- cross-posted to:
- nature@rss.ponder.cat
- cross-posted to:
- nature@rss.ponder.cat
Semiconductors have already had a very profound effect on society, accelerating scientific research and driving greater connectivity. Future semiconductor hardware will open up new possibilities in quantum computing, artificial intelligence and edge computing, for applications such as cybersecurity and personalized healthcare. By nature of its ethos, open hardware provides opportunities for even greater collaboration and innovations across education, academic research and industry. Here we present Flex-RV, a 32-bit microprocessor based on an open RISC-V instruction set fabricated with indium gallium zinc oxide thin-film transistors on a flexible polyimide substrate, enabling an ultralow-cost bendable microprocessor. Flex-RV also integrates a programmable machine learning (ML) hardware accelerator inside the microprocessor and demonstrates new instructions to extend the RISC-V instruction set to run ML workloads. It is implemented, fabricated and demonstrated to operate at 60 kHz consuming less than 6 mW power. Its functionality when assembled onto a flexible printed circuit board is validated while executing programs under flat and tight bending conditions, achieving no worse than 4.3% performance variation on average. Flex-RV pioneers an era of sub-dollar open standard non-silicon 32-bit microprocessors and will democratize access to computing and unlock emerging applications in wearables, healthcare devices and smart packaging.
This could be big. The fact that it’s sub-dollar, open-source, AND could be put on FlexPCBs opens up a whole lot of applications.

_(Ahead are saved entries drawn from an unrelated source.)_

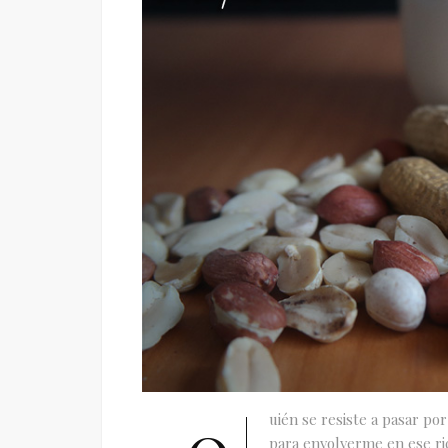
uién se resiste a pasar p
para envolverme en ese ri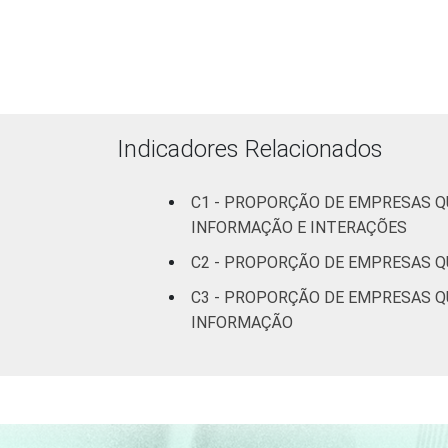
Atividades im
Indicadores Relacionados
C1 - PROPORÇÃO DE EMPRESAS Q
Artes
INFORMAÇÃO E INTERAÇÕES
C2 - PROPORÇÃO DE EMPRESAS Q
1
Base: 6.944 empresas que declararam
CNAE 2.0 (C, F, G, H, I, J, L, M, N, R 
C3 - PROPORÇÃO DE EMPRESAS Q
Fonte: NIC.br - set 2014 / fev 2015
INFORMAÇÃO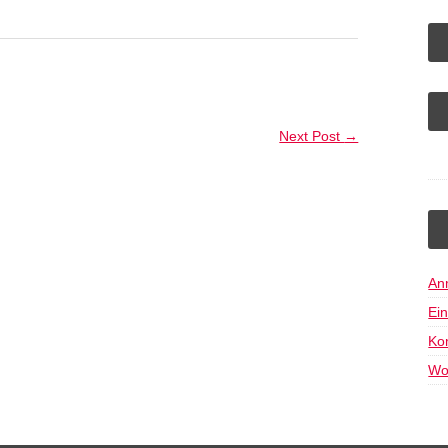
Next Post
→
An
Ei
Ko
Wo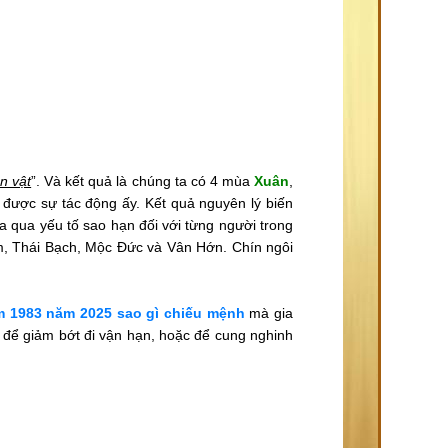
n vật
”. Và kết quả là chúng ta có 4 mùa
Xuân
,
h được sự tác động ấy. Kết quả nguyên lý biến
a qua yếu tố sao hạn đối với từng người trong
Âm, Thái Bạch, Mộc Đức và Vân Hớn. Chín ngôi
 1983 năm 2025 sao gì chiếu mệnh
mà gia
 để giảm bớt đi vận hạn, hoặc để cung nghinh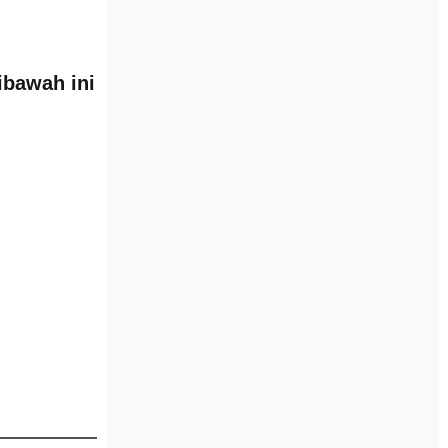
ibawah ini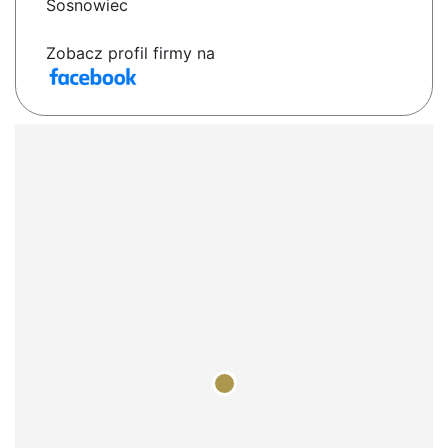
Sosnowiec
Zobacz profil firmy na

Only concern is the same as for RFID. They end up so cheap they’re tossed into landfills or end up in waterways without a second thought. At least there, people are working on biodegradable solutions: https://bioplasticsnews.com/2020/01/12/stora-enso-sustainable-rfid-tag/
If the Flex-RV people address sustainability, they could have a real winner.
Why include an ML accelerator in a microprocessor that runs at 60 kHz? I can’t imagine any ML algorithm is appropriate for something that constrained.
So it’s printed on plastic, how’s that for dissipating heat?
We can already make processors pretty small, and we could make them in a lot of different form factors, but heat management is probably the trickiest part.
Sure, if you want powerful processors. But if you don’t need a lot of power, you could make this into a prox card that’s thin, light, and flexible, and can do whatever cryptography you need on-chip.
Yes but can your AI powered cock ring run doom?